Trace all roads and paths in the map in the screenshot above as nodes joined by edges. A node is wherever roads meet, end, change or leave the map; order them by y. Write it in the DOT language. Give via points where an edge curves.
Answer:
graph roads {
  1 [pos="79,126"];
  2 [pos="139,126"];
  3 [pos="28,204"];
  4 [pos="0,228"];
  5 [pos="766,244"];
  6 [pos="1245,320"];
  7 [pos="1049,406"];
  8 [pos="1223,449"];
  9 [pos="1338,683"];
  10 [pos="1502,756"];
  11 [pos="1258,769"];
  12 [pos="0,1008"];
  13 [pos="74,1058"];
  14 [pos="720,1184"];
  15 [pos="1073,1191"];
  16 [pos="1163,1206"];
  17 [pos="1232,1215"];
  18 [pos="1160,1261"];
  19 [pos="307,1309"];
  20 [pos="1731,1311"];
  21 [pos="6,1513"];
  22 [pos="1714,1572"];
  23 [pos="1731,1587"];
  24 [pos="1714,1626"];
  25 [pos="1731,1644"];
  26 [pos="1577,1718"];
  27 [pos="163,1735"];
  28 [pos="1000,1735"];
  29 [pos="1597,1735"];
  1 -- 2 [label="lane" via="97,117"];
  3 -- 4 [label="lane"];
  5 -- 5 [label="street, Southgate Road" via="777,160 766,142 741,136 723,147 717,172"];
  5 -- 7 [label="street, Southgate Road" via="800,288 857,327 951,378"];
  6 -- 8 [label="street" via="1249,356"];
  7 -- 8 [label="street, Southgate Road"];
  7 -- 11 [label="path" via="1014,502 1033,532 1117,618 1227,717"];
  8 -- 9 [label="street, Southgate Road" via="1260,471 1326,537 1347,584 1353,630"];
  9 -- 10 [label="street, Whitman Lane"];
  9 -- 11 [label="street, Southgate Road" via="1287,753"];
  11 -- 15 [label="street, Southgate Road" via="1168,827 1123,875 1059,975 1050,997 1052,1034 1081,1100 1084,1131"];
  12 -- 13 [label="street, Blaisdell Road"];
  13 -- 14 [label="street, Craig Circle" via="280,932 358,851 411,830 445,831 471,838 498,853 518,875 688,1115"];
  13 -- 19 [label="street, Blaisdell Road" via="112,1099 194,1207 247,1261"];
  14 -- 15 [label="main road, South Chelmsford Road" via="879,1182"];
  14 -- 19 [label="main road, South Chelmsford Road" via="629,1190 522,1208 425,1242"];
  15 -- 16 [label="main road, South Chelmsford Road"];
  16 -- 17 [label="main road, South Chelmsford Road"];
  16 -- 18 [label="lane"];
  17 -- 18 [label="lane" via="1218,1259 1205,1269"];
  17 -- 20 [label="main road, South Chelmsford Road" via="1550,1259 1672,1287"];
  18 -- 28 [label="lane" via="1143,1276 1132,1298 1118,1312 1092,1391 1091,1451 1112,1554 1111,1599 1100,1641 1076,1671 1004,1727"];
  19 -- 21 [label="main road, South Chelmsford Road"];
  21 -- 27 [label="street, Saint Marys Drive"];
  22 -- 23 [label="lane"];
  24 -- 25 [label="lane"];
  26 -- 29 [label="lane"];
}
==============================
- YOUR INSTRUCTIONS
Go through the records above and repeat each one exactly.

- EXERCISE RESPONSE
Trace all roads and paths in the map in the screenshot above as nodes joined by edges. A node is wherever roads meet, end, change or leave the map; order them by y. Write it in the DOT language. Give via points where an edge curves.
Answer:
graph roads {
  1 [pos="79,126"];
  2 [pos="139,126"];
  3 [pos="28,204"];
  4 [pos="0,228"];
  5 [pos="766,244"];
  6 [pos="1245,320"];
  7 [pos="1049,406"];
  8 [pos="1223,449"];
  9 [pos="1338,683"];
  10 [pos="1502,756"];
  11 [pos="1258,769"];
  12 [pos="0,1008"];
  13 [pos="74,1058"];
  14 [pos="720,1184"];
  15 [pos="1073,1191"];
  16 [pos="1163,1206"];
  17 [pos="1232,1215"];
  18 [pos="1160,1261"];
  19 [pos="307,1309"];
  20 [pos="1731,1311"];
  21 [pos="6,1513"];
  22 [pos="1714,1572"];
  23 [pos="1731,1587"];
  24 [pos="1714,1626"];
  25 [pos="1731,1644"];
  26 [pos="1577,1718"];
  27 [pos="163,1735"];
  28 [pos="1000,1735"];
  29 [pos="1597,1735"];
  1 -- 2 [label="lane" via="97,117"];
  3 -- 4 [label="lane"];
  5 -- 5 [label="street, Southgate Road" via="777,160 766,142 741,136 723,147 717,172"];
  5 -- 7 [label="street, Southgate Road" via="800,288 857,327 951,378"];
  6 -- 8 [label="street" via="1249,356"];
  7 -- 8 [label="street, Southgate Road"];
  7 -- 11 [label="path" via="1014,502 1033,532 1117,618 1227,717"];
  8 -- 9 [label="street, Southgate Road" via="1260,471 1326,537 1347,584 1353,630"];
  9 -- 10 [label="street, Whitman Lane"];
  9 -- 11 [label="street, Southgate Road" via="1287,753"];
  11 -- 15 [label="street, Southgate Road" via="1168,827 1123,875 1059,975 1050,997 1052,1034 1081,1100 1084,1131"];
  12 -- 13 [label="street, Blaisdell Road"];
  13 -- 14 [label="street, Craig Circle" via="280,932 358,851 411,830 445,831 471,838 498,853 518,875 688,1115"];
  13 -- 19 [label="street, Blaisdell Road" via="112,1099 194,1207 247,1261"];
  14 -- 15 [label="main road, South Chelmsford Road" via="879,1182"];
  14 -- 19 [label="main road, South Chelmsford Road" via="629,1190 522,1208 425,1242"];
  15 -- 16 [label="main road, South Chelmsford Road"];
  16 -- 17 [label="main road, South Chelmsford Road"];
  16 -- 18 [label="lane"];
  17 -- 18 [label="lane" via="1218,1259 1205,1269"];
  17 -- 20 [label="main road, South Chelmsford Road" via="1550,1259 1672,1287"];
  18 -- 28 [label="lane" via="1143,1276 1132,1298 1118,1312 1092,1391 1091,1451 1112,1554 1111,1599 1100,1641 1076,1671 1004,1727"];
  19 -- 21 [label="main road, South Chelmsford Road"];
  21 -- 27 [label="street, Saint Marys Drive"];
  22 -- 23 [label="lane"];
  24 -- 25 [label="lane"];
  26 -- 29 [label="lane"];
}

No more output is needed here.